Kristianto et al. developed an adaptive fuzzy control application to support a vendor-managed inventory (VMI). This paper also guides the management in allocating inventory by coordinating with suppliers and buyers to ensure minimum inventory levels across a supply chain. Adaptive fuzzy VMI control is the main contribution of this paper.

However, the uncertainty theory was developed by Liu, and it can be used to handle subjective imprecise quantity. Much research work has been done on the development of the uncertainty theory and related theoretical work. You proved some convergence theorems of uncertain sequences. Liu has defined uncertain process and Liu has discussed uncertain theory. In this paper, we developed for the first time a three-layer supply chain model under delay in payment in an uncertain environment.

In the traditional economic order quantity (EOQ) model, it often assumed that the retailer must pay off as soon as the items are received. In fact, the supplier offers the retailer a delay period, known as trade credit period, in paying for the purchasing cost, which is a very common business practice. Suppliers often offer trade credit as a marketing strategy to increase sales and reduce on-hand stock level. Once a trade credit has been offered, the amount of the tied up retailer's capital in stock is reduced, and that leads to a reduction in the retailer's holding cost of finance. In addition, during the trade credit period, the retailer can accumulate revenues by selling items and by earning interests. As a matter of fact, retailers, especially of small businesses which tend to have a limited number of financing opportunities, rely on trade credit as a source of short-term funds. In this research field, Goyal was the first to establish an EOQ model with a constant demand rate under the condition of permissible delay in payments. Khanra, Ghosh, and Chaudhuri have developed an EOQ model for a deteriorating item with time-dependent quadratic demand under permissible delay in payment. Also, Maihami and Abadi have established joint control of inventory and its pricing for non-instantaneously deteriorating items under permissible delay in payments and partial backlogging.

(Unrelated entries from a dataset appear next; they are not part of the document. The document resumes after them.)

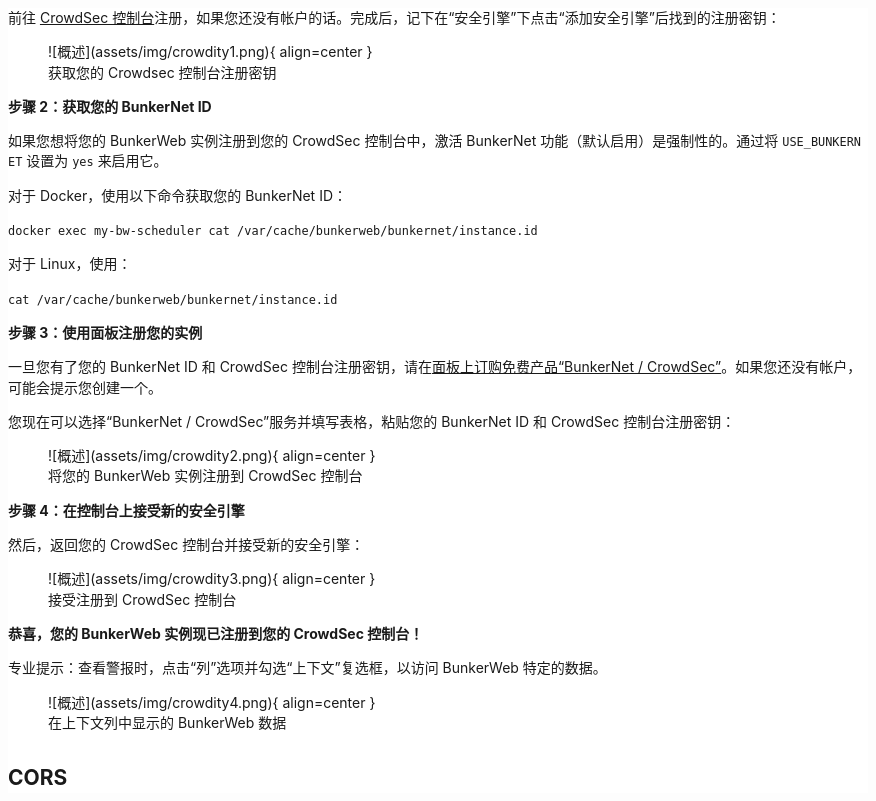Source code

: 前往 [CrowdSec 控制台](https://app.crowdsec.net/signup?utm_source=external-blog&utm_medium=cta&utm_campaign=bunker-web-integration)注册，如果您还没有帐户的话。完成后，记下在“安全引擎”下点击“添加安全引擎”后找到的注册密钥：

<figure markdown>
  ![概述](assets/img/crowdity1.png){ align=center }
  <figcaption>获取您的 Crowdsec 控制台注册密钥</figcaption>
</figure>

**步骤 2：获取您的 BunkerNet ID**

如果您想将您的 BunkerWeb 实例注册到您的 CrowdSec 控制台中，激活 BunkerNet 功能（默认启用）是强制性的。通过将 `USE_BUNKERNET` 设置为 `yes` 来启用它。

对于 Docker，使用以下命令获取您的 BunkerNet ID：

```shell
docker exec my-bw-scheduler cat /var/cache/bunkerweb/bunkernet/instance.id
```

对于 Linux，使用：

```shell
cat /var/cache/bunkerweb/bunkernet/instance.id
```

**步骤 3：使用面板注册您的实例**

一旦您有了您的 BunkerNet ID 和 CrowdSec 控制台注册密钥，请在[面板上订购免费产品“BunkerNet / CrowdSec”](https://panel.bunkerweb.io/store/bunkernet?utm_campaign=self&utm_source=doc)。如果您还没有帐户，可能会提示您创建一个。

您现在可以选择“BunkerNet / CrowdSec”服务并填写表格，粘贴您的 BunkerNet ID 和 CrowdSec 控制台注册密钥：

<figure markdown>
  ![概述](assets/img/crowdity2.png){ align=center }
  <figcaption>将您的 BunkerWeb 实例注册到 CrowdSec 控制台</figcaption>
</figure>

**步骤 4：在控制台上接受新的安全引擎**

然后，返回您的 CrowdSec 控制台并接受新的安全引擎：

<figure markdown>
  ![概述](assets/img/crowdity3.png){ align=center }
  <figcaption>接受注册到 CrowdSec 控制台</figcaption>
</figure>

**恭喜，您的 BunkerWeb 实例现已注册到您的 CrowdSec 控制台！**

专业提示：查看警报时，点击“列”选项并勾选“上下文”复选框，以访问 BunkerWeb 特定的数据。

<figure markdown>
  ![概述](assets/img/crowdity4.png){ align=center }
  <figcaption>在上下文列中显示的 BunkerWeb 数据</figcaption>
</figure>

## CORS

The proposed model considers a three-layer supply chain involving the supplier, manufacturer, and retailer who are responsible in transforming the raw materials into finished product and making them available to satisfy the customer's demand time. Inventory and production decisions are made at the supplier, manufacturer, and retailer levels in uncertain environments. The problem is to coordinate production and inventory decisions across the supply chain so that the total profit of the chain is maximized.